In news that should alarm parents and pediatricians everywhere, researchers in one American city found that the incidence of Type 1 (or juvenile) diabetes has skyrocketed in a short period of time, leading experts to believe environmental factors are to blame.
Overall, the rate of diabetes in children younger than 14 climbed by 30 percent in children in the city of Philadelphia between the years 1984 and 2005.
The study was featured recently in the journal Diabetes Care. Researchers says their finding are part of a growing body of evidence that suggests that some kind of environmental factor may be to blame for the spike, especially as the disease rates skyrocket in cities and countries (such as Eastern Europe) experiencing high rates of urbanization.
Type 1 diabetes, is considered vastly different than Type 2 diabetes, which is often blamed on lifestyle factors such as obesity, poor diet and a sedentary lifestyle.
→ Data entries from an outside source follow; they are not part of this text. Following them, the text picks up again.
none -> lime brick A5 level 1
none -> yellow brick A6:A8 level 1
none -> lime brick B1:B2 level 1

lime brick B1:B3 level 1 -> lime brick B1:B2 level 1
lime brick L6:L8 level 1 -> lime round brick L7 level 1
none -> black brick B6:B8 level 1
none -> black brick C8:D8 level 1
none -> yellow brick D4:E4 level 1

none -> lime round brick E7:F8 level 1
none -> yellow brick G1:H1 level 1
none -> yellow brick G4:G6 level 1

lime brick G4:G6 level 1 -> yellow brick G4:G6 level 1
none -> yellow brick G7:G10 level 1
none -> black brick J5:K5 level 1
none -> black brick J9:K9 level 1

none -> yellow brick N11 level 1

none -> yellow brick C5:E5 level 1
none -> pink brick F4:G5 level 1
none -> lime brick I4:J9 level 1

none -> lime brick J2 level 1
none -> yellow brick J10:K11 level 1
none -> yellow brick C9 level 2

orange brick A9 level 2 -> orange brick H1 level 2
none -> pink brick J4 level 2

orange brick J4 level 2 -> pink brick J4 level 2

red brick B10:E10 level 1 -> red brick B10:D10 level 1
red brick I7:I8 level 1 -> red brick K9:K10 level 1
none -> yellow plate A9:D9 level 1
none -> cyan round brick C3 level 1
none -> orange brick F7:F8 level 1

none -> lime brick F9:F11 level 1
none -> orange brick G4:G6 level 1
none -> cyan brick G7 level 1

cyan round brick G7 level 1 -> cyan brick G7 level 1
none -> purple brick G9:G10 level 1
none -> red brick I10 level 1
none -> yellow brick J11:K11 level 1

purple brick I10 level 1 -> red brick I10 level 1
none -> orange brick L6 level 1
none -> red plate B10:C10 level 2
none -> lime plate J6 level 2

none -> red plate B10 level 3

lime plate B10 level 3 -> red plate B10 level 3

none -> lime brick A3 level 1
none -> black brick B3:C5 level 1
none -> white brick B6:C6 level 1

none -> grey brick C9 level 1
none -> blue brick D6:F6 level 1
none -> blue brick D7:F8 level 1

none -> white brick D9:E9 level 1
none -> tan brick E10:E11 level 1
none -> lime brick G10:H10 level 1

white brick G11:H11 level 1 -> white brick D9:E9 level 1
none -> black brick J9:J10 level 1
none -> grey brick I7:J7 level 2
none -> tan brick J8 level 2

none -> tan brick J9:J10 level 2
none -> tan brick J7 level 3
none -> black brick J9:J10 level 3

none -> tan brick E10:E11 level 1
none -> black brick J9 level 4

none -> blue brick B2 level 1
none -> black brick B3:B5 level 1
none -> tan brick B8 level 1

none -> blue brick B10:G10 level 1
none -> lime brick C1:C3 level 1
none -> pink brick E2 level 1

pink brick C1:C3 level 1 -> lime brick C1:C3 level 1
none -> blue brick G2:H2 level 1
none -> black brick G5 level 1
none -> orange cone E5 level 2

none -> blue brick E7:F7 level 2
The Type 1 syndrome is believed to result from an auto-immune response that diminishes the body’s ability regulate blood-sugar levels by destroying insulin producing cells in the pancreas.
According to the U.S. Centers for Disease Control, Type 1 diabetes is currently on trend to skyrocket by 23 percent by the year 2050.
Some warning signs of this insulin-dependent form of diabetes include insatiable thirst, hunger (in spite of hearty eating), frequent urination, weight loss. and fruity smelling breath. The syndrome can be extremely dangerous if not monitored or treated and diagnostic testing is relatively simple.